LG trademarks show the company has a new naming scheme in store
Despite the troubles LG is facing on the smartphone market in recent years, the company remains motivated to be one of the big players in the industry. LG keeps looking for the right formula that will capture people’s attention once more and it seems there will be at least four more attempts to do that.

That is, if the company manages to make use of all the smartphone names it just received a trademark for, as LetsGoDigital informs us. Earlier this year, LG released the G8 ThinQ. The G9, next year’s model, is surely under development by now, which means it’s high time for the company to make sure it has the proper rights for the models beyond that.

And it did just that, as it becomes clear from the database of the Korean Intellectual Property Office. The institution granted LG four trademarks for products classified as smartphones: G10, G20, G30 and G40. This means that LG is planning to take the Huawei route when it comes to flagship naming and skip on boring numbers like 11 and 12. 

Why do companies do that though? Well, there are a couple of obvious reasons. First, numbers like 10, 20 and so on are rounder and easier to remember by consumers, which makes marketing efforts easier as well. The other reason is a lot more basic: it just sounds “more”. When users unfamiliar with the market choose their new phone, even a small thing like the number of the model being larger than that of the competitor can sway them to pick a certain brand’s device.

But there might be more to this change.

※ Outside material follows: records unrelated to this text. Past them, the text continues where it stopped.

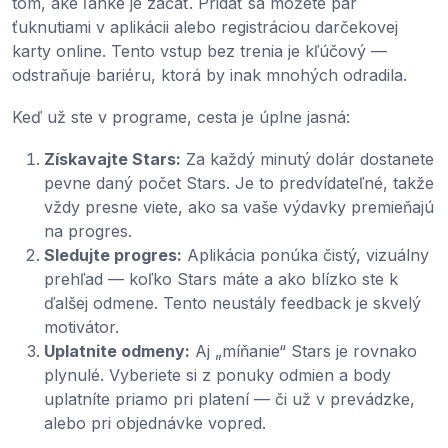
tom, aké ľahké je začať. Pridať sa môžete pár
ťuknutiami v aplikácii alebo registráciou darčekovej
karty online. Tento vstup bez trenia je kľúčový —
odstraňuje bariéru, ktorá by inak mnohých odradila.
Keď už ste v programe, cesta je úplne jasná:
Získavajte Stars:
Za každý minutý dolár dostanete
pevne daný počet Stars. Je to predvídateľné, takže
vždy presne viete, ako sa vaše výdavky premieňajú
na progres.
Sledujte progres:
Aplikácia ponúka čistý, vizuálny
prehľad — koľko Stars máte a ako blízko ste k
ďalšej odmene. Tento neustály feedback je skvelý
motivátor.
Uplatnite odmeny:
Aj „míňanie“ Stars je rovnako
plynulé. Vyberiete si z ponuky odmien a body
uplatníte priamo pri platení — či už v prevádzke,
alebo pri objednávke vopred.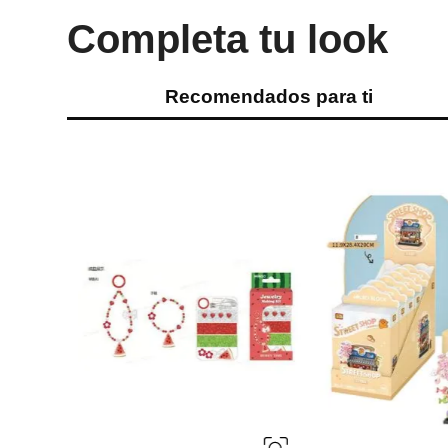
Completa tu look
Recomendados para ti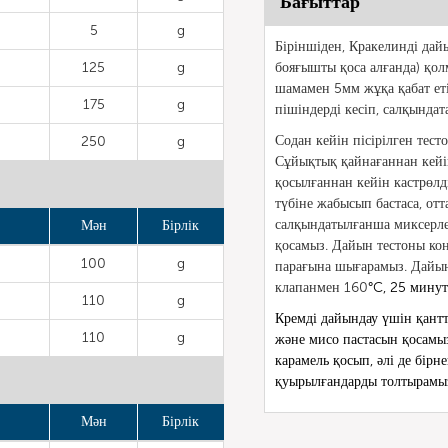
Бағыттар
5
g
Біріншіден, Кракелинді дай
125
g
бояғышты қоса алғанда) қолм
шамамен 5мм жұқа қабат еті
175
g
пішіндерді кесіп, салқындат
Содан кейін пісірілген тест
250
g
Сұйықтық қайнағаннан кейі
қосылғаннан кейін кастрөлді
түбіне жабысып бастаса, отт
салқындатылғанша миксерле
Мән
Бірлік
қосамыз. Дайын тестоны кон
100
g
парағына шығарамыз. Дайын
клапанмен 160
°C, 25 минут
110
g
Кремді дайындау үшін қантт
110
g
және мисо пастасын қосамы
карамель қосып, әлі де бі
қуырылғандарды толтырамы
Мән
Бірлік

Currently, LG's other flagship line is using these numbers, the LG V50 being the latest one. Rumors have been circling for a while that LG is planning to merge the two lines. Perhaps that will happen in 2021 with the release of the LG G10. That would make sense if LG plans to keep the V series as the exclusively 5G capable smartphones for another year. By 2021, however, 5G will likely be standard on all flagships, making one of the series unneeded (some have been arguing that case for a while anyway).

What’s not clear from these trademarks is if LG will keep the cumbersome “ThinQ” as part of the name of its future flagships. While it’s not mentioned in the applications, LG can always slap it next to the new names. Hopefully, though, that won’t be the case and the new “decimal” generation of LG flagships will come with shorter and cleaner names.